Pour sa part, Pradeep Dursun affirme qu’en dépit des initiatives où l’on observe une forte proportion de chercheurs d’emploi, très peu d’entre eux se manifestent: «Certains demeurent enregistrés comme chômeurs alors qu’ils sont en emploi et attendent une meilleure opportunité. Il y a une certaine incompréhension dans les chiffres. Les 6,9 % ne collent pas trop.»

Selon nos interlocuteurs, ce phénomène continue à toucher davantage les femmes. Roland Dubois mentionne le fait que le chômage est 2,5 fois plus élevé, étant de 10 %, contre 4 % chez les hommes. Parallèlement, la main-d’oeuvre active est très faible avec un taux de 45 % chez les femmes contre 74,5 % chez les hommes.

Pourquoi cette tendance perdure-t-elle ? «C’est systématique: le profil des femmes n’évolue pas. La scolarité et les compétences restent basses», déclare Pradeep Dursun. Pierre Dinan abonde aussi dans ce sens, soutenant que «trop de femmes se tiennent à l’écart du marché du travail». Selon lui, il faudrait encourager le travail à domicile ou encore le télétravail afin de mobiliser davantage de femmes.

Ces secteurs qui cherchent preneurs

Selon Pradeep Dursun, les secteurs liés aux travaux manuels recèlent davantage d’opportunités d’emploi. Il évoque notamment le gardiennage, le nettoyage, les machinistes, les pompistes, les employés de rayons et de «back-office». L’agriculture et l’élevage sont aussi mentionnés. «Bien sûr, les emplois à col blanc sont toujours privilégiés par les Mauriciens. Dans ce cas, c’est surtout dans le secteur financier et les centres d’appels.»

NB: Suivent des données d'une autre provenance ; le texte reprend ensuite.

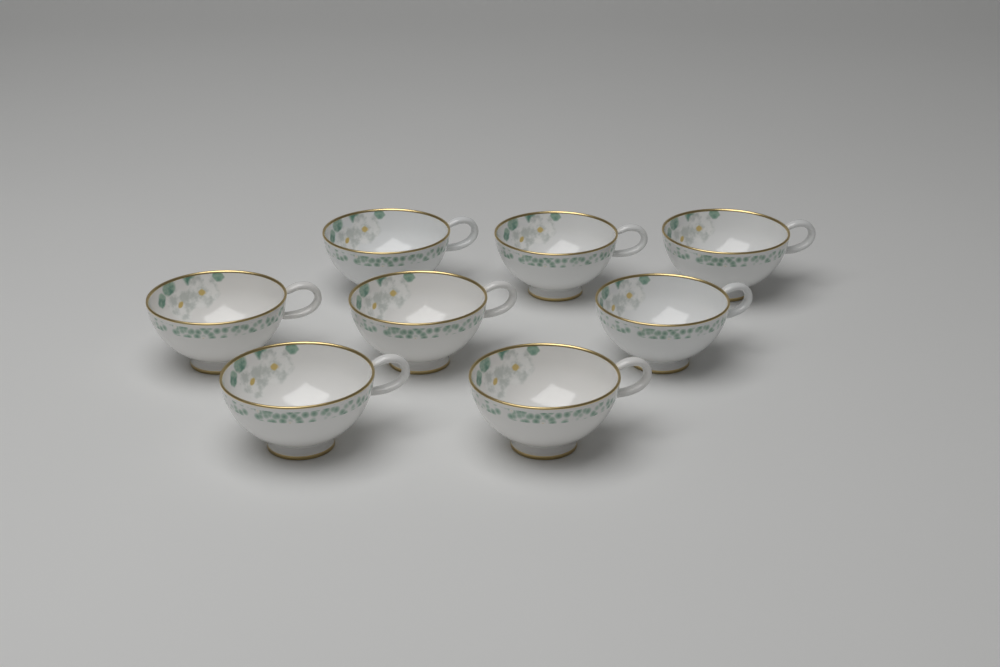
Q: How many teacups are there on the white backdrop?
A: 8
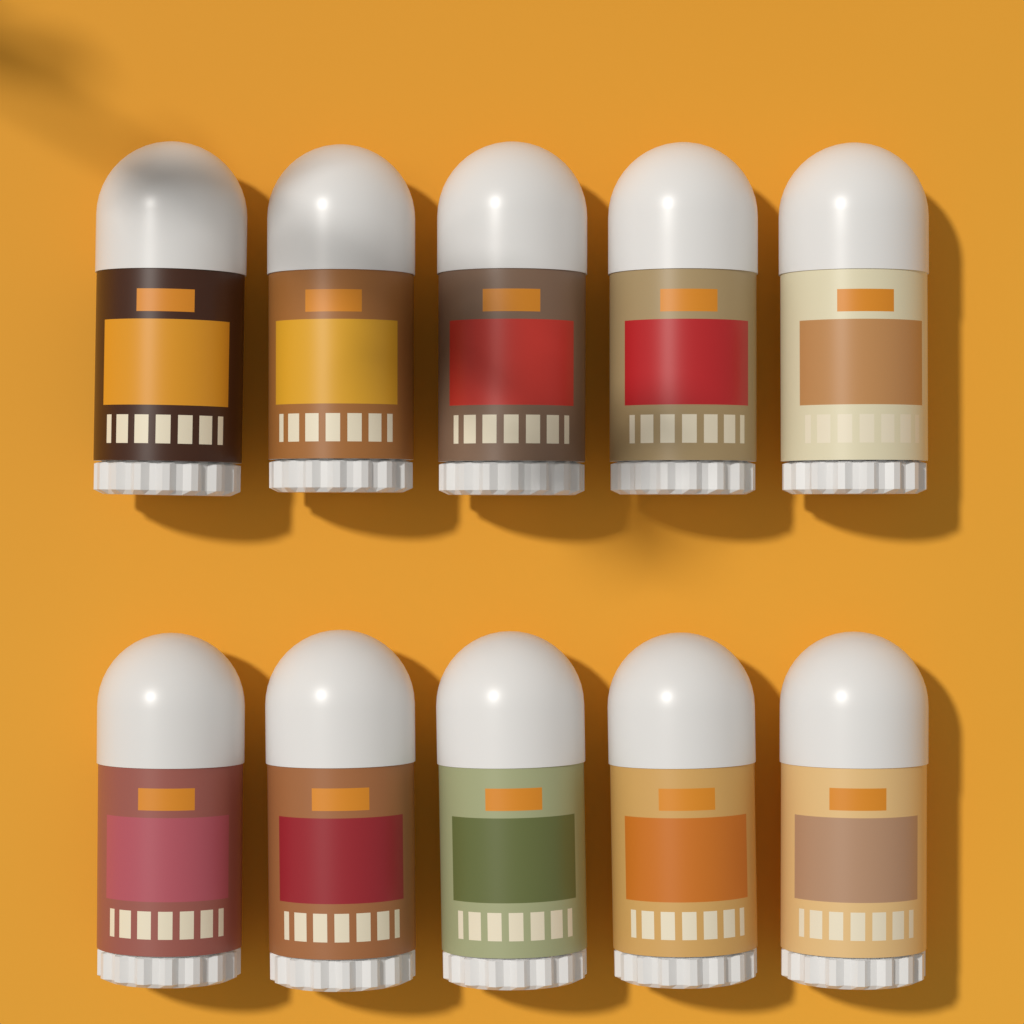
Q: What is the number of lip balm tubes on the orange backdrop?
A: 10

En revanche, il observe un manque accru de compétences en technologies de l’information et de la communication (TIC), comme les développeurs de logiciel, les experts en intelligence artificielle, la «blockchain», entre autres.

D’ailleurs, Roland Dubois estime que les gros projets démarrés dans la construction ainsi que le secteur des TIC prennent plus d’importance en termes d’emploi. Par contre, d’autres filières ne doivent pas être négligées dont le commerce, l’hôtellerie, le tourisme et la manufacture.